According to AC/DC, first there was light, then there was sound, then there was drums (sic), then there was guitar… And then rock and roll was born. It skips a couple of bits of the evolutionary timeline – like when Adam took one of his spare ribs and made a Fender Precision bass out of it – but as a potted history of rock, it’s not too far off the mark. Of course it omits the latter day stuff, like when Harmonix created Rock Band and brought rock to the gaming masses.
And this sequel continues the good work. To begin with, we’d best point out that we reviewed Rock Band 2 with the original game’s instruments. An improved version of the ‘band in a box’ pack is supposed to be coming out soon, with quieter drums that register the velocity of your hits and a more solid guitar. As to the exact date when this lot will be released, we haven’t had anything confirmed through official channels.
So, to the game: what’s new? Well obviously there’s a whole new set list of 84 songs. As with the previous Rock Band, it’s a varied selection with indie music such as L7 and the Presidents of the USA accompanying the likes of AC/DC classic rock, heavier stuff like Metallica and nu-metal such as Linkin Park. Even Elvis Costello’s here, and there are some excellent tunes throughout.
On the whole, we preferred it to Guitar Hero: World Tour‘s collection of music. The note charts are also more closely tied to the songs than in Activision’s effort, although we still appreciate Guitar Hero’s more forgiving sense of timing on hammer-ons. That said, Rock Band 2′s note charts are simpler so the difficulty level kind of balances itself out. If anything, it’s Rock Band that errs on the easy side, at least on the beginner and medium skill levels.

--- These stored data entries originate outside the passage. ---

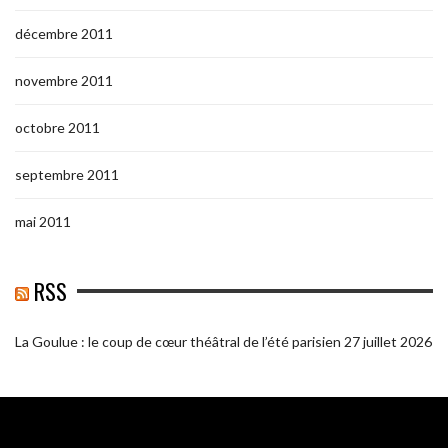
décembre 2011
novembre 2011
octobre 2011
septembre 2011
mai 2011
RSS
La Goulue : le coup de cœur théâtral de l’été parisien
27 juillet 2026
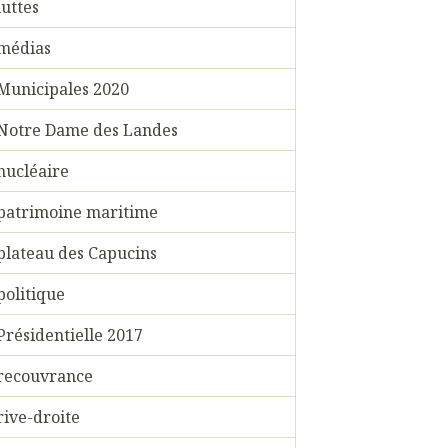
luttes
médias
Municipales 2020
Notre Dame des Landes
nucléaire
patrimoine maritime
plateau des Capucins
politique
Présidentielle 2017
recouvrance
rive-droite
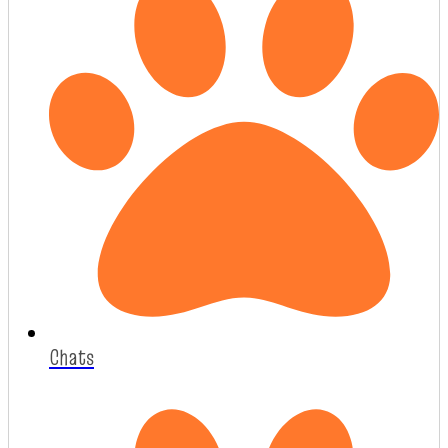
Chats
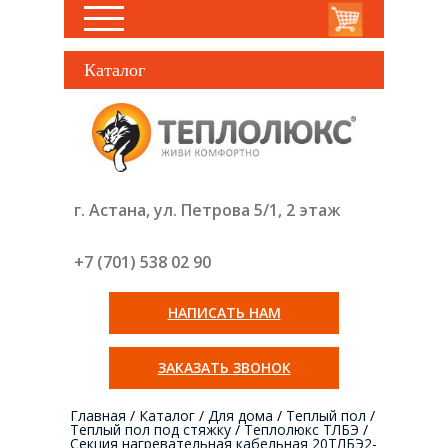
Каталог
г. Астана, ул. Петрова 5/1, 2 этаж
+7 (701) 538 02
90
НАПИСАТЬ НАМ
ЗАКАЗАТЬ ЗВОНОК
Главная
/
Каталог
/
Для дома
/
Теплый пол
/
Теплый пол под стяжку
/
Теплолюкс ТЛБЭ
/
Секция нагревательная кабельная 20ТЛБЭ2-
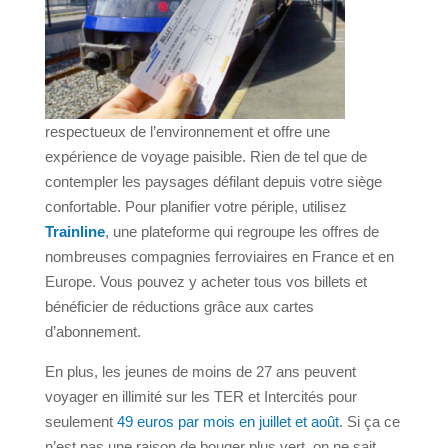
respectueux de l’environnement et offre une
expérience de voyage paisible. Rien de tel que de
contempler les paysages défilant depuis votre siège
confortable. Pour planifier votre périple, utilisez
Trainline
, une plateforme qui regroupe les offres de
nombreuses compagnies ferroviaires en France et en
Europe. Vous pouvez y acheter tous vos billets et
bénéficier de réductions grâce aux cartes
d’abonnement.
En plus, les jeunes de moins de 27 ans peuvent
voyager en illimité sur les TER et Intercités pour
seulement
49 euros par mois en juillet et août
. Si ça ce
n’est pas une raison de bouger plus vert, on ne sait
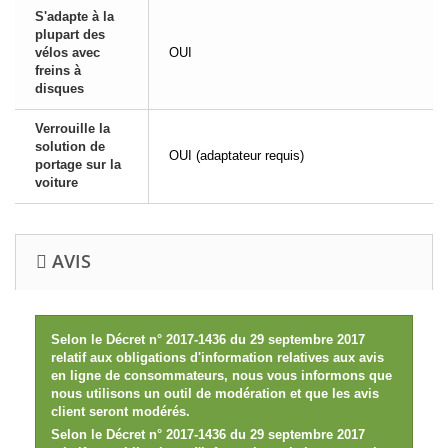
S'adapte à la
plupart des
vélos avec
OUI
freins à
disques
Verrouille la
solution de
OUI (adaptateur requis)
portage sur la
voiture
AVIS
Selon le Décret n° 2017-1436 du 29 septembre 2017
relatif aux obligations d'information relatives aux avis
en ligne de consommateurs, nous vous informons que
nous utilisons un outil de modération et que les avis
client seront modérés.
Selon le Décret n° 2017-1436 du 29 septembre 2017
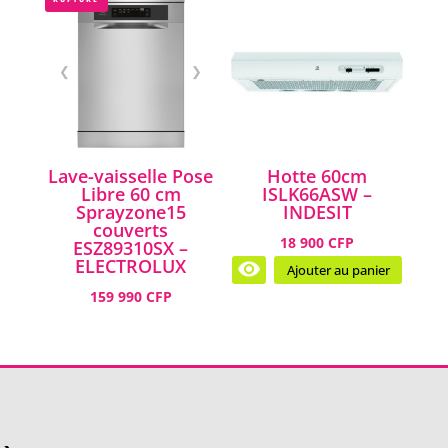
❮
❯
Lave-vaisselle Pose
Hotte 60cm
Libre 60 cm
ISLK66ASW –
Sprayzone15
INDESIT
couverts
18 900 CFP
ESZ89310SX –
ELECTROLUX
Ajouter au panier
159 990 CFP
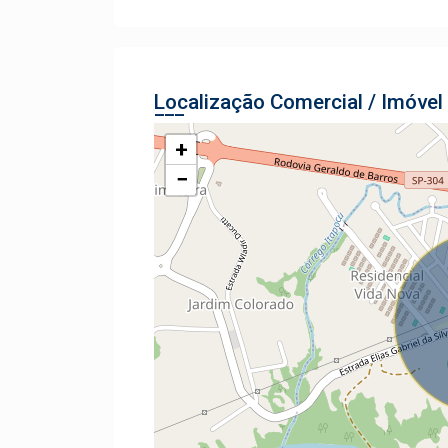
Localização Comercial / Imóvel
+
−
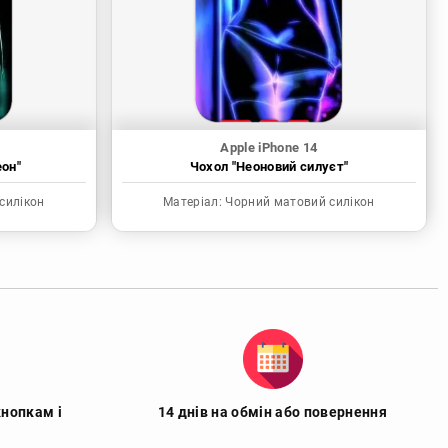
Apple iPhone 14
еон"
Чохол "Неоновий силуєт"
силікон
Матеріал:
Чорний матовий силікон
кнопкам і
14 днів на обмін або повернення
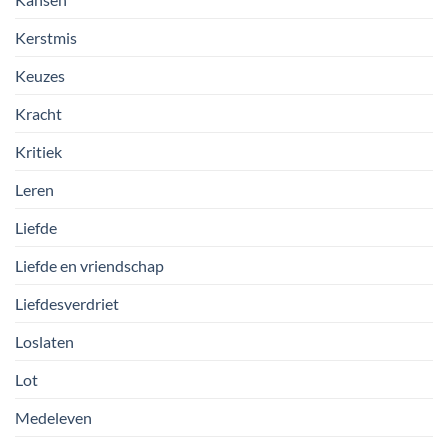
Kerstmis
Keuzes
Kracht
Kritiek
Leren
Liefde
Liefde en vriendschap
Liefdesverdriet
Loslaten
Lot
Medeleven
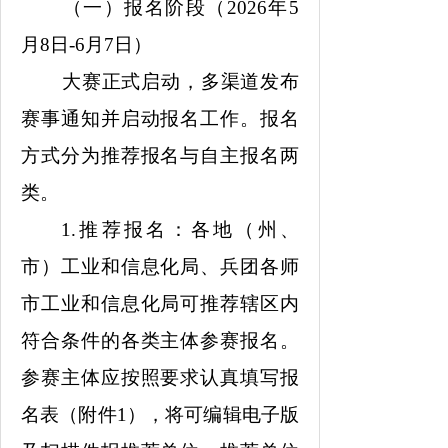
（一）报名阶段（2026年5
月8日-6月7日）
大赛正式启动，多渠道发布
赛事通知并启动报名工作。报名
方式分为推荐报名与自主报名两
类。
1.推荐报名：各地（州、
市）工业和信息化局、兵团各师
市工业和信息化局可推荐辖区内
符合条件的各类主体参赛报名。
参赛主体应按照要求认真填写报
名表（附件1），将可编辑电子版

Aside from the tunes, there aren’t many wholesale additions to the game: it’s more a case of tweaking the formula. The career mode is pretty much the same as it was in the original, with venues around the globe to gig at, fans to gain and tour buses and planes to be earned.
However, some interesting extras have been thrown in, such as a choice of staff to hire who bring different bonuses to the band, and more random events that occur. For example, you might suddenly be asked to do a video shoot or impress a music mag reviewer by completing a song without using overdrive power-ups. This all helps to lend a bit of extra depth to the band campaign.
Drummers will be pleased to hear that Harmonix has introduced a drum trainer. This lets you practice a variety of different beats at various tempos, and also boasts a drum fills section that encourages the player to develop rhythmic improvisations to set off overdrive, rather than just randomly beating the drum pads like a loon. There are some useful and instructive nuggets here.
Tour challenges are another new addition in which a band tackles a set of themed songs (for example, sixties classics). Completing the set unlocks further, more difficult tasks. Finally, an online battle of the bands has been introduced which sets up various themed challenges on a daily basis, and lets you see where you stack up against the rest of the world’s plastic guitar shredders and drum maniacs.